§ Extract provided:
* * * *
Hi, and welcome to this special edition of Queering Up Your Bookshelf to celebrate the Kickstarter of COMMON BONDS, an anthology featuring aromantic characters and focusing on platonic relationships. The anthology is scheduled to publish in early 2020 and centers aromantic voices. As of right now, their Kickstarter is less than $1,500 away from being funded, so let’s make this happen by March 31, 2019.

You can also follow COMMON BONDS on Twitter. All signal boosts are extremely appreciated.

Common Bonds is an upcoming anthology of speculative short stories and poetry featuring aromantic characters. At the heart of this collection are the bonds that impact our lives from beginning to end: platonic relationships. Whether with family, mentors, friends, colleagues, or found family, these links pepper our lives and their importance is often overlooked. We seek to highlight the various ways platonic relationships can enrich us. Furthermore, we want to explore the way aromantic people often redefine the relative importance of these platonic bonds, centering them in their lives over romantic ones. The details of our call to submissions can be found here.
* * * *
§ Data section:
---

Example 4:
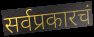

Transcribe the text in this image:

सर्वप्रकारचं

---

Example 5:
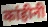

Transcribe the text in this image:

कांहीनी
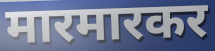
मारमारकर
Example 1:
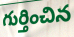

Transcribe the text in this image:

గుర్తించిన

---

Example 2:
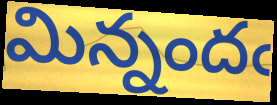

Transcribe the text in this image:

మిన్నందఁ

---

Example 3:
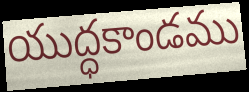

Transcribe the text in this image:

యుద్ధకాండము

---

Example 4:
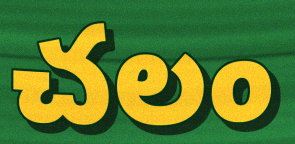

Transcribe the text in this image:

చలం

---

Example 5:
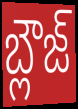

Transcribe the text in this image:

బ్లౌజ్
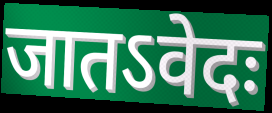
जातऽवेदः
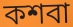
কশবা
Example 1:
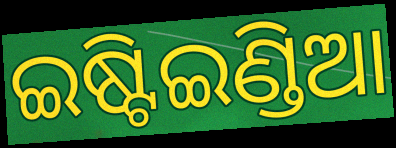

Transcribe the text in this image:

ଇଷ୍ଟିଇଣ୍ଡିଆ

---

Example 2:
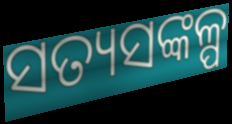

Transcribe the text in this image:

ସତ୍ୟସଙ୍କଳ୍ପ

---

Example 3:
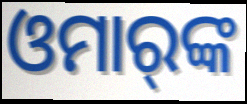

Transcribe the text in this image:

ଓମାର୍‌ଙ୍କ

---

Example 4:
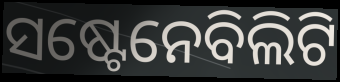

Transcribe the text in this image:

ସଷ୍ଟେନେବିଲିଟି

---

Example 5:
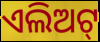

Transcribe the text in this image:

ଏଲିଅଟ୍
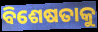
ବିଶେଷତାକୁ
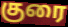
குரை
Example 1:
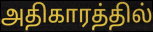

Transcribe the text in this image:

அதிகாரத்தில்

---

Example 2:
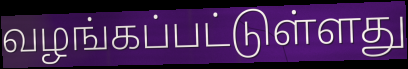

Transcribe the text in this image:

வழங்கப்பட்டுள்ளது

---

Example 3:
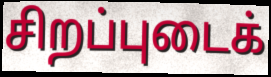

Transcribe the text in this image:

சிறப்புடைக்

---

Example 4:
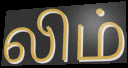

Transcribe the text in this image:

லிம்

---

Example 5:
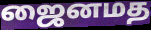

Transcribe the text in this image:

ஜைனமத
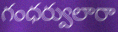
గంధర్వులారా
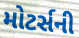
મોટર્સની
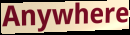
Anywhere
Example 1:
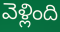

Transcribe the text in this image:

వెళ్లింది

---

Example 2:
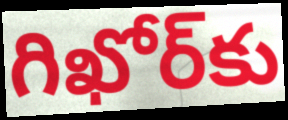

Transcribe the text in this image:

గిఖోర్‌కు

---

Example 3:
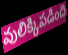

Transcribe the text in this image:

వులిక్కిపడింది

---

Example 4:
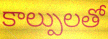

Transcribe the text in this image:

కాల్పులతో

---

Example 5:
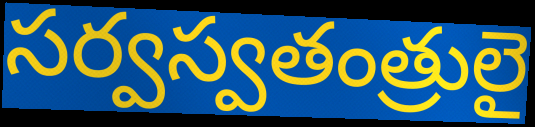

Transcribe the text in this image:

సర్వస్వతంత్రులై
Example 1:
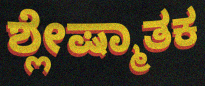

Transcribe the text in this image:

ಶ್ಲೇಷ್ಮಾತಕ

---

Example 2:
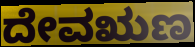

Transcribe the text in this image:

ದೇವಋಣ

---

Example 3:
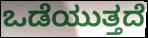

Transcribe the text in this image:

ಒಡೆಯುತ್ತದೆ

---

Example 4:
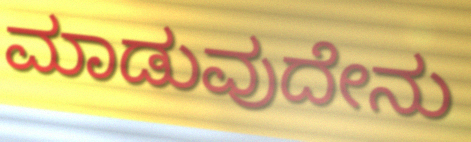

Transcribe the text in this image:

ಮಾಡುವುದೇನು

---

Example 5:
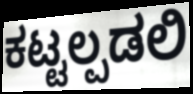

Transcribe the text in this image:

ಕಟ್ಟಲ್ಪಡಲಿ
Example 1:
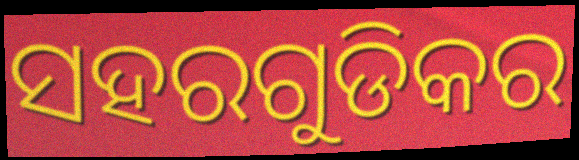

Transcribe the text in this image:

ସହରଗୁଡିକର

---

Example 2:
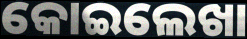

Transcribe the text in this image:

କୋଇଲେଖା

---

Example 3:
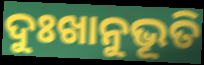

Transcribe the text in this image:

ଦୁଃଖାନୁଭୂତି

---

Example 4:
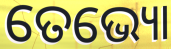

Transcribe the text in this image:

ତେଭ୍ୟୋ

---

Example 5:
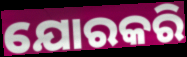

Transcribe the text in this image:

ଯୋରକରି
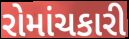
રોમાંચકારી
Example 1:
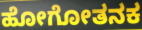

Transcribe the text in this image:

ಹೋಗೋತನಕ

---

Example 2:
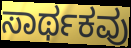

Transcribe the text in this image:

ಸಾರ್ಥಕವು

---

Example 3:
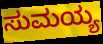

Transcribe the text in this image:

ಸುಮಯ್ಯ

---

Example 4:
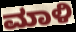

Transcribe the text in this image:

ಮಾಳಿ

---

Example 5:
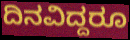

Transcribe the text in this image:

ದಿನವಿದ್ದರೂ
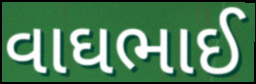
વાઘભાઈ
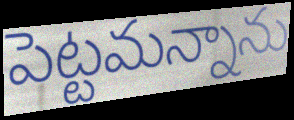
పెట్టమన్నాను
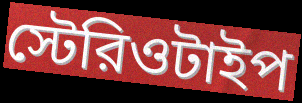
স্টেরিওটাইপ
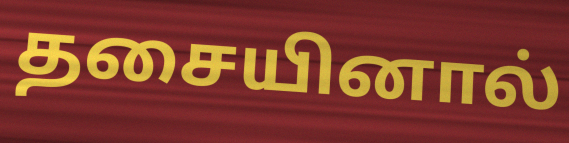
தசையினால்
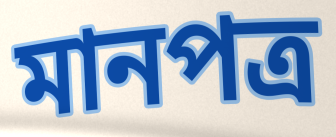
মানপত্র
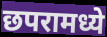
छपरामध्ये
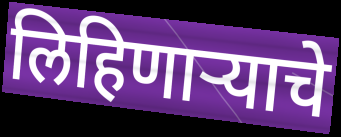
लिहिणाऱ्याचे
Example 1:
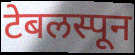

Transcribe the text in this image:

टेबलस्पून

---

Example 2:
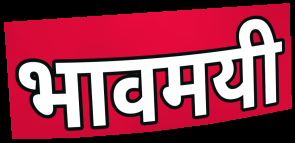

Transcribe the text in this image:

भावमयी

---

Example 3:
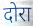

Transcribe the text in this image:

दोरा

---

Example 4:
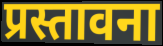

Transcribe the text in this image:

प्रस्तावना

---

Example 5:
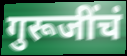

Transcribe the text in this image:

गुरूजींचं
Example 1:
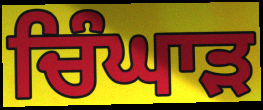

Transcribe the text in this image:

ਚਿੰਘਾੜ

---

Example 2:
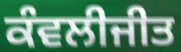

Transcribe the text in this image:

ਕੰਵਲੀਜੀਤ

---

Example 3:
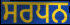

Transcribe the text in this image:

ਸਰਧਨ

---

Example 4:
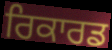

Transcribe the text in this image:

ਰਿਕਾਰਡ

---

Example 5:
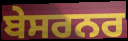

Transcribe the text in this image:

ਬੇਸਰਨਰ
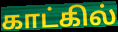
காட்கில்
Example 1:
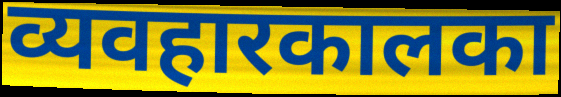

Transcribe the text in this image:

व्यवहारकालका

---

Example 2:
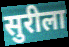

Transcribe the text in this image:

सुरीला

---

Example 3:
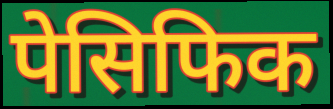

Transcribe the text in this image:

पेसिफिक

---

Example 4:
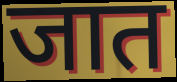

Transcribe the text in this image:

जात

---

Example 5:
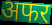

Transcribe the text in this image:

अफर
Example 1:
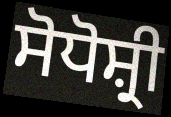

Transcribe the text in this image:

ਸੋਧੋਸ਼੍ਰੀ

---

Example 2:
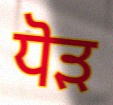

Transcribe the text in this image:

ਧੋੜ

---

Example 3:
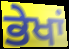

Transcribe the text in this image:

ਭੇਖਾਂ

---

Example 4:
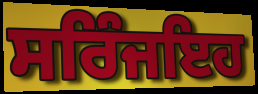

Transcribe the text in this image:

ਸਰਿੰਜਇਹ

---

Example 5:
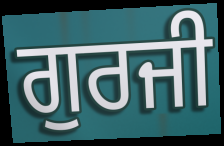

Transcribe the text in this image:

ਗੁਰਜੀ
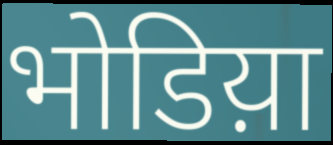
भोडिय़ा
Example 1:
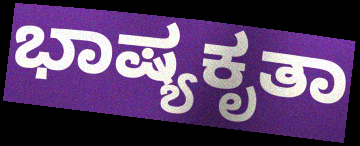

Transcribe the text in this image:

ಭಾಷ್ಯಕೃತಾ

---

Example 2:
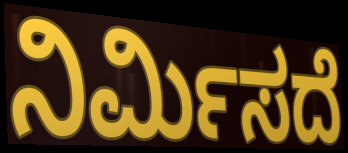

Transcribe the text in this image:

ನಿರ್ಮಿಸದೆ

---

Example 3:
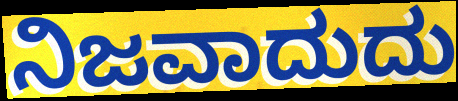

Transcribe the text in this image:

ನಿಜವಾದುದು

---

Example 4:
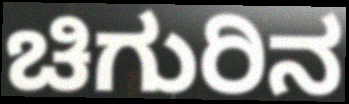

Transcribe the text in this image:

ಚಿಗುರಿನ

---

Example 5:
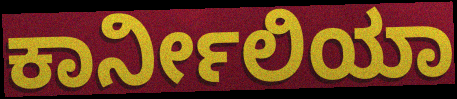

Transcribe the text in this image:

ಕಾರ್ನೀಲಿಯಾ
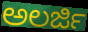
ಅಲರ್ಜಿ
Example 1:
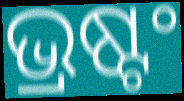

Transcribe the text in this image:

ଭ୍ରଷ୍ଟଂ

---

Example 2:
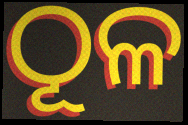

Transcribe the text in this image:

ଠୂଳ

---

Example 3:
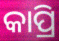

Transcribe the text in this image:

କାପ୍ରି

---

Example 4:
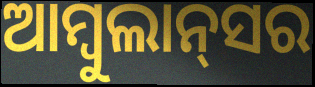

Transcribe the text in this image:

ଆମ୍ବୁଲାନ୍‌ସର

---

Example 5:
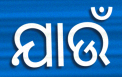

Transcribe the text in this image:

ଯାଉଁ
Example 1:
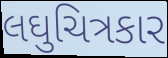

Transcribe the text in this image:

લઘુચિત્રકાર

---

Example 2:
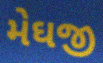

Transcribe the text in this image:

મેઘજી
* * * *
§ Objectives:
1/ Based on the Common Bonds announcement, say whether each statement agrees with it, answering yes or no and quoting the deciding words: (a) The anthology is scheduled to publish in early 2020. (b) The Kickstarter has already been fully funded. (c) The anthology contains only short stories.
2/ Extract everything in the listing from its start down through the line that contains "ଇଷ୍ଟିଇଣ୍ଡିଆ", with both ends included. Omit the pictures.
The listing has no connection to the Common Bonds announcement.

§ Answers to the problems:
1/
(a) Yes: "The anthology is scheduled to publish in early 2020"
(b) No: "their Kickstarter is less than $1,500 away from being funded"
(c) No: "an upcoming anthology of speculative short stories and poetry"

2/
---

Example 4:

Transcribe the text in this image:

सर्वप्रकारचं

---

Example 5:

Transcribe the text in this image:

कांहीनी
मारमारकर
Example 1:

Transcribe the text in this image:

గుర్తించిన

---

Example 2:

Transcribe the text in this image:

మిన్నందఁ

---

Example 3:

Transcribe the text in this image:

యుద్ధకాండము

---

Example 4:

Transcribe the text in this image:

చలం

---

Example 5:

Transcribe the text in this image:

బ్లౌజ్
जातऽवेदः
কশবা
Example 1:

Transcribe the text in this image:

ଇଷ୍ଟିଇଣ୍ଡିଆ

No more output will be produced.